> GOAL OF THE EXERCISE
Return the data below exactly, please, but drop the pictures.

> DATA EXTRACT

BEGIN

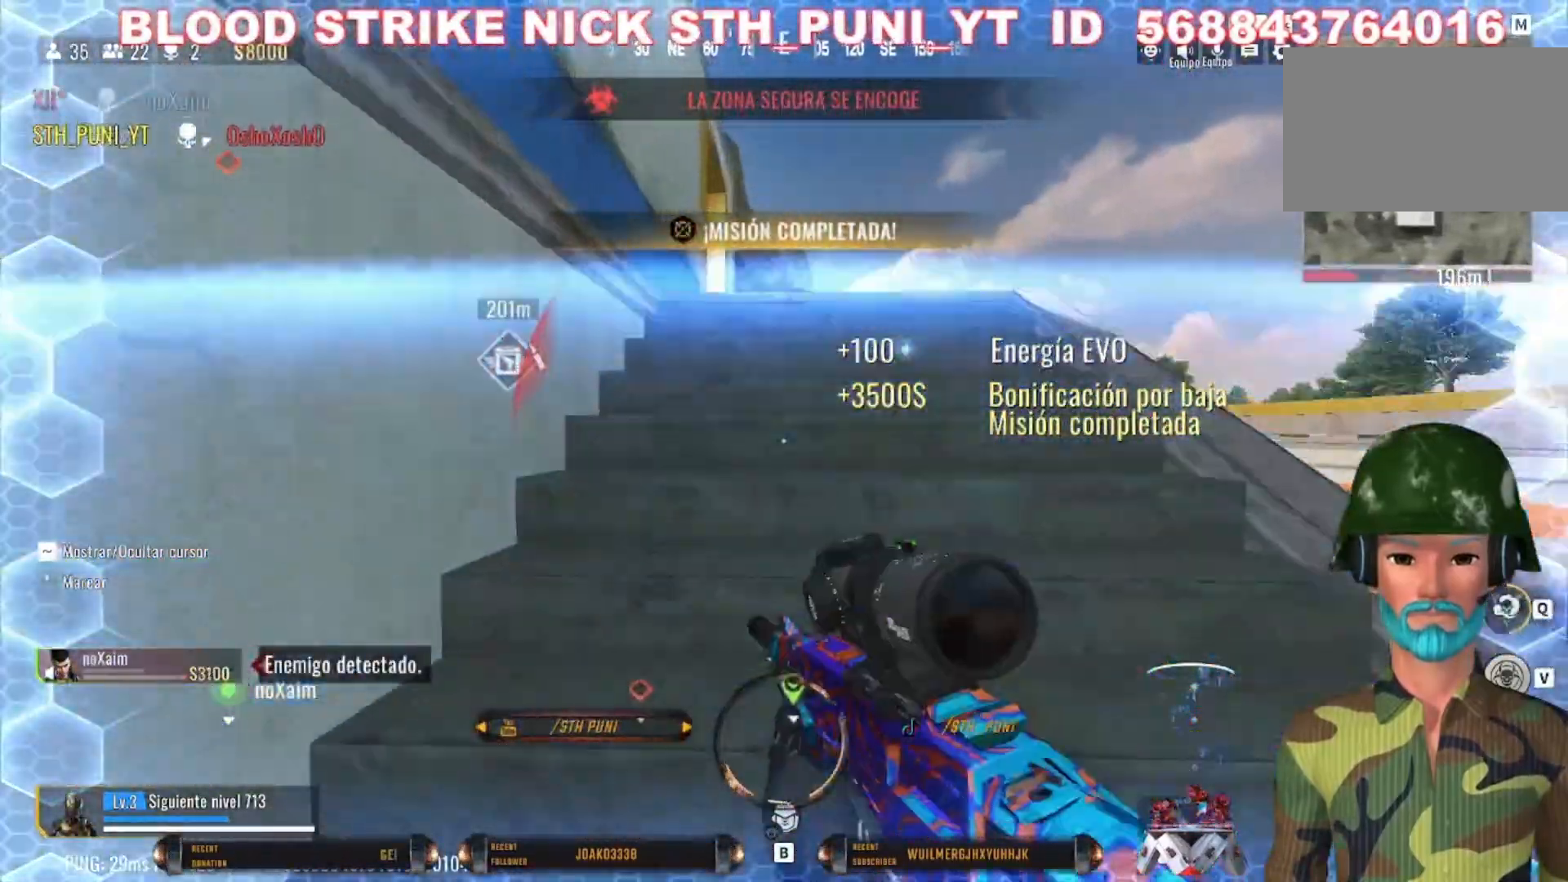
{"keys": ["d", "w"], "mouse": [], "events": [[33, "shift", "up"], [167, "shift", "down"], [300, "d", "down"], [500, "shift", "up"]]}
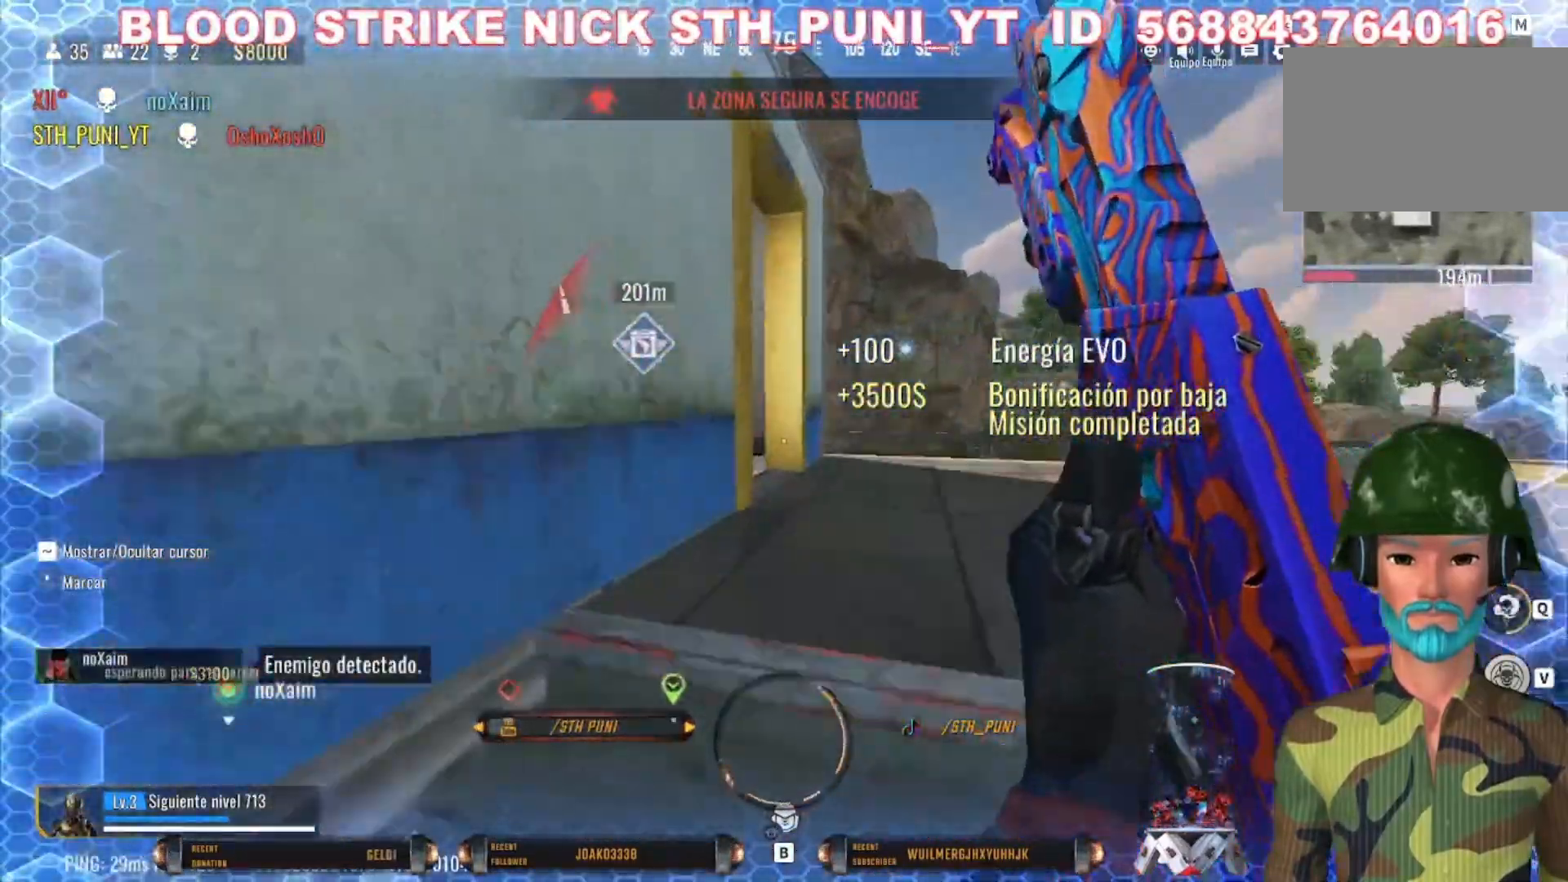
{"keys": ["d", "w"], "mouse": [], "events": []}
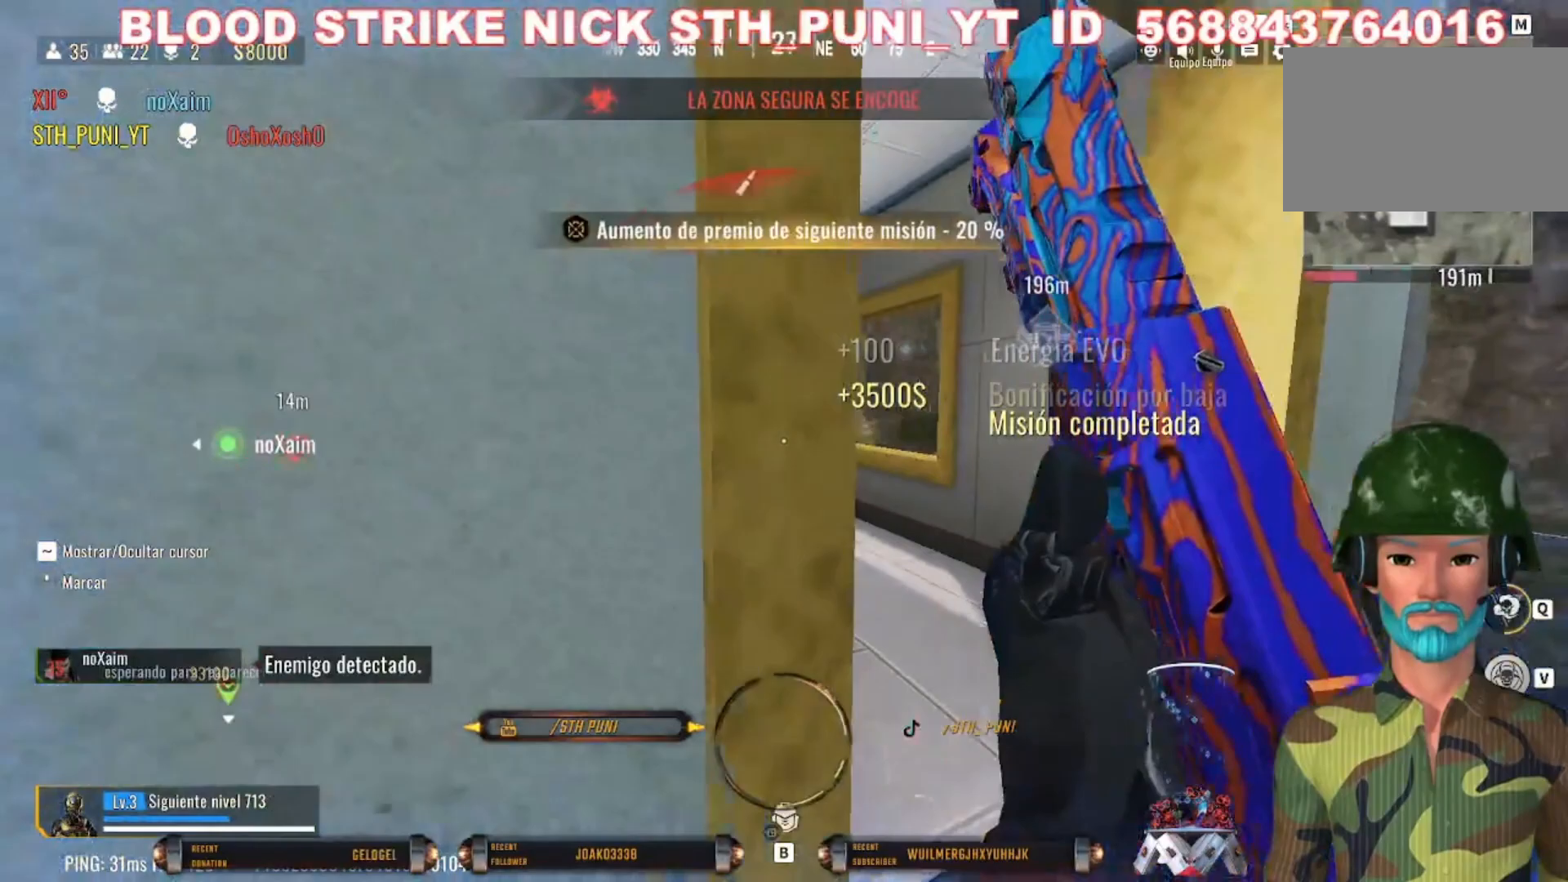
{"keys": ["w"], "mouse": [], "events": [[233, "d", "up"], [233, "q", "down"], [433, "q", "up"]]}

END

> ANSWER TO THIS TASK
{"keys": ["d", "w"], "mouse": [], "events": [[33, "shift", "up"], [167, "shift", "down"], [300, "d", "down"], [500, "shift", "up"]]}
{"keys": ["d", "w"], "mouse": [], "events": []}
{"keys": ["w"], "mouse": [], "events": [[233, "d", "up"], [233, "q", "down"], [433, "q", "up"]]}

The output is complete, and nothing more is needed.